§ ACTIVITY
Exact copies of all the records are to be output.

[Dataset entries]
===

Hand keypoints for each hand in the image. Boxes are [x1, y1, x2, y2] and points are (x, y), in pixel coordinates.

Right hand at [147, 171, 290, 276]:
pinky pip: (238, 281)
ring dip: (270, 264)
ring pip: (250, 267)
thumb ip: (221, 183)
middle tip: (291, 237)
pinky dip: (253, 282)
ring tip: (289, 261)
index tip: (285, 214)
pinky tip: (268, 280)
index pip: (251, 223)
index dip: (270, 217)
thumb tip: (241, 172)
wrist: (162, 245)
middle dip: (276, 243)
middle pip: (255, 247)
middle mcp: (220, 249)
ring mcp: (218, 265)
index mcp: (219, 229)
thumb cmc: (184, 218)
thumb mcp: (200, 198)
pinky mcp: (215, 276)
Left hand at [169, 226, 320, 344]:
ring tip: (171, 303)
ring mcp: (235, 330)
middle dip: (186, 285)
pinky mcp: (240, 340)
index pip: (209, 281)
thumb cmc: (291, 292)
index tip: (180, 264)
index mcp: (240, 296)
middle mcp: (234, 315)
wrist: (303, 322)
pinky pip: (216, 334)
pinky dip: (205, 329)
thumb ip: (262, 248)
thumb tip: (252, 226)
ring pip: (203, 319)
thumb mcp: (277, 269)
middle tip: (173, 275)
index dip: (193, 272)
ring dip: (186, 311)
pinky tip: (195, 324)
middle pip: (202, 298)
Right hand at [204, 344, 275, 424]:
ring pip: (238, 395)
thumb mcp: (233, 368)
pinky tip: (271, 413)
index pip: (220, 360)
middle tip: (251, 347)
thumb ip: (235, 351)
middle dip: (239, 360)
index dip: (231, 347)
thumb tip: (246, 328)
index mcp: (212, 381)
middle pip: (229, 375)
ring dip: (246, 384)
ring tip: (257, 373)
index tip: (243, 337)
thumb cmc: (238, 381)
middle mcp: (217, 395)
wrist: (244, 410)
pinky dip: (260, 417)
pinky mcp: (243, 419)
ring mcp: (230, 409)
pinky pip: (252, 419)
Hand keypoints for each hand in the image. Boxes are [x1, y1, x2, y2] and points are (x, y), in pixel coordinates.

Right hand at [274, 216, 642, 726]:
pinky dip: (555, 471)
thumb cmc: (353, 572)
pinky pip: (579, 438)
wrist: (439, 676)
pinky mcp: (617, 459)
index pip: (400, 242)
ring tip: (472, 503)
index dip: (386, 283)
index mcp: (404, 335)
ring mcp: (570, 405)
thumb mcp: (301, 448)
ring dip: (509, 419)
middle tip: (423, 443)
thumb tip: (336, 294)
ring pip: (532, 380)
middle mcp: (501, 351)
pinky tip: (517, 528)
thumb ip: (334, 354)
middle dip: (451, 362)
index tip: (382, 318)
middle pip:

===

§ TASK ANSWER
Hand keypoints for each hand in the image. Boxes are [x1, y1, x2, y2] and points are (x, y), in pixel coordinates.

Right hand at [147, 171, 290, 276]:
pinky pip: (238, 281)
ring dip: (270, 264)
ring pip: (250, 267)
thumb ip: (221, 183)
middle tip: (291, 237)
pinky dip: (253, 282)
ring tip: (289, 261)
index tip: (285, 214)
pinky tip: (268, 280)
index pip: (251, 223)
index dip: (270, 217)
thumb tip: (241, 172)
wrist: (162, 245)
middle dip: (276, 243)
middle pip: (255, 247)
middle mcp: (220, 249)
ring mcp: (218, 265)
index mcp: (219, 229)
thumb cmc: (184, 218)
thumb mcp: (200, 198)
pinky mcp: (215, 276)
Left hand at [169, 226, 320, 344]:
ring tip: (171, 303)
ring mcp: (235, 330)
middle dip: (186, 285)
pinky mcp: (240, 340)
index pip: (209, 281)
thumb cmc: (291, 292)
index tip: (180, 264)
index mcp: (240, 296)
middle mcp: (234, 315)
wrist: (303, 322)
pinky pip: (216, 334)
pinky dip: (205, 329)
thumb ip: (262, 248)
thumb tip: (252, 226)
ring pip: (203, 319)
thumb mcp: (277, 269)
middle tip: (173, 275)
index dip: (193, 272)
ring dip: (186, 311)
pinky tip: (195, 324)
middle pip: (202, 298)
Right hand at [204, 344, 275, 424]:
ring pip: (238, 395)
thumb mcp: (233, 368)
pinky tip: (271, 413)
index pip: (220, 360)
middle tip: (251, 347)
thumb ip: (235, 351)
middle dip: (239, 360)
index dip: (231, 347)
thumb tip: (246, 328)
index mcp: (212, 381)
middle pip: (229, 375)
ring dip: (246, 384)
ring tip: (257, 373)
index tip: (243, 337)
thumb cmc: (238, 381)
middle mcp: (217, 395)
wrist: (244, 410)
pinky dip: (260, 417)
pinky mcp: (243, 419)
ring mcp: (230, 409)
pinky pip: (252, 419)
Hand keypoints for each hand in the image. Boxes are [x1, y1, x2, y2] and points are (x, y), in pixel coordinates.

Right hand at [274, 216, 642, 726]:
pinky dip: (555, 471)
thumb cmc: (353, 572)
pinky pip: (579, 438)
wrist: (439, 676)
pinky mcp: (617, 459)
index pip: (400, 242)
ring tip: (472, 503)
index dip: (386, 283)
index mcp: (404, 335)
ring mcp: (570, 405)
thumb mcp: (301, 448)
ring dip: (509, 419)
middle tip: (423, 443)
thumb tip: (336, 294)
ring pip: (532, 380)
middle mcp: (501, 351)
pinky tip: (517, 528)
thumb ip: (334, 354)
middle dip: (451, 362)
index tip: (382, 318)
middle pip:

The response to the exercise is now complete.